==== Records
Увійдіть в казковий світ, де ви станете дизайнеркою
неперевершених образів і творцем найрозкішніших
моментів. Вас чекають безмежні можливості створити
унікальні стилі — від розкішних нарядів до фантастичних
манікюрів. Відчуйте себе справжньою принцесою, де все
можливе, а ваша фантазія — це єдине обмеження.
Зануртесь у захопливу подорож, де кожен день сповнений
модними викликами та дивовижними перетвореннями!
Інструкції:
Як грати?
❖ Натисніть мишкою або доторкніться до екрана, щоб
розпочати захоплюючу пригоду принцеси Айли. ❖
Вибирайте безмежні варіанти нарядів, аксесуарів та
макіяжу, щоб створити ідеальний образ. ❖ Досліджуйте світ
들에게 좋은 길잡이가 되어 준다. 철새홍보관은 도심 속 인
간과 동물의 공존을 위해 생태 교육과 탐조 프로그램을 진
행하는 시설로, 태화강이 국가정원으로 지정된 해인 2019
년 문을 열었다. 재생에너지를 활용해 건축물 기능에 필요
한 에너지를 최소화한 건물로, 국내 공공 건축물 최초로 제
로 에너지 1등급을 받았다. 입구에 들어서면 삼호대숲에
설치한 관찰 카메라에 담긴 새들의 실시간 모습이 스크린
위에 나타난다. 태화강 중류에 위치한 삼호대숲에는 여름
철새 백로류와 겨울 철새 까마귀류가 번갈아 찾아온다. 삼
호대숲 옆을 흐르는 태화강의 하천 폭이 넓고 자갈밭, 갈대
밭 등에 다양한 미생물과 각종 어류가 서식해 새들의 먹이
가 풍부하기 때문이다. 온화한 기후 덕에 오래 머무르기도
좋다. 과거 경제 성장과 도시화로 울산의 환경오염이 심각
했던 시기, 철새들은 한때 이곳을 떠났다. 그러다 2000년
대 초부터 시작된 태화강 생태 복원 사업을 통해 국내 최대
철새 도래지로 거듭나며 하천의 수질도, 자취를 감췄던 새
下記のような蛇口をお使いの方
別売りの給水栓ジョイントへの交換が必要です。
========
_Work item_
Reproduce every line of the items above, word for word and in the same order.

_Solution to the problem_
Увійдіть в казковий світ, де ви станете дизайнеркою
неперевершених образів і творцем найрозкішніших
моментів. Вас чекають безмежні можливості створити
унікальні стилі — від розкішних нарядів до фантастичних
манікюрів. Відчуйте себе справжньою принцесою, де все
можливе, а ваша фантазія — це єдине обмеження.
Зануртесь у захопливу подорож, де кожен день сповнений
модними викликами та дивовижними перетвореннями!
Інструкції:
Як грати?
❖ Натисніть мишкою або доторкніться до екрана, щоб
розпочати захоплюючу пригоду принцеси Айли. ❖
Вибирайте безмежні варіанти нарядів, аксесуарів та
макіяжу, щоб створити ідеальний образ. ❖ Досліджуйте світ
들에게 좋은 길잡이가 되어 준다. 철새홍보관은 도심 속 인
간과 동물의 공존을 위해 생태 교육과 탐조 프로그램을 진
행하는 시설로, 태화강이 국가정원으로 지정된 해인 2019
년 문을 열었다. 재생에너지를 활용해 건축물 기능에 필요
한 에너지를 최소화한 건물로, 국내 공공 건축물 최초로 제
로 에너지 1등급을 받았다. 입구에 들어서면 삼호대숲에
설치한 관찰 카메라에 담긴 새들의 실시간 모습이 스크린
위에 나타난다. 태화강 중류에 위치한 삼호대숲에는 여름
철새 백로류와 겨울 철새 까마귀류가 번갈아 찾아온다. 삼
호대숲 옆을 흐르는 태화강의 하천 폭이 넓고 자갈밭, 갈대
밭 등에 다양한 미생물과 각종 어류가 서식해 새들의 먹이
가 풍부하기 때문이다. 온화한 기후 덕에 오래 머무르기도
좋다. 과거 경제 성장과 도시화로 울산의 환경오염이 심각
했던 시기, 철새들은 한때 이곳을 떠났다. 그러다 2000년
대 초부터 시작된 태화강 생태 복원 사업을 통해 국내 최대
철새 도래지로 거듭나며 하천의 수질도, 자취를 감췄던 새
下記のような蛇口をお使いの方
別売りの給水栓ジョイントへの交換が必要です。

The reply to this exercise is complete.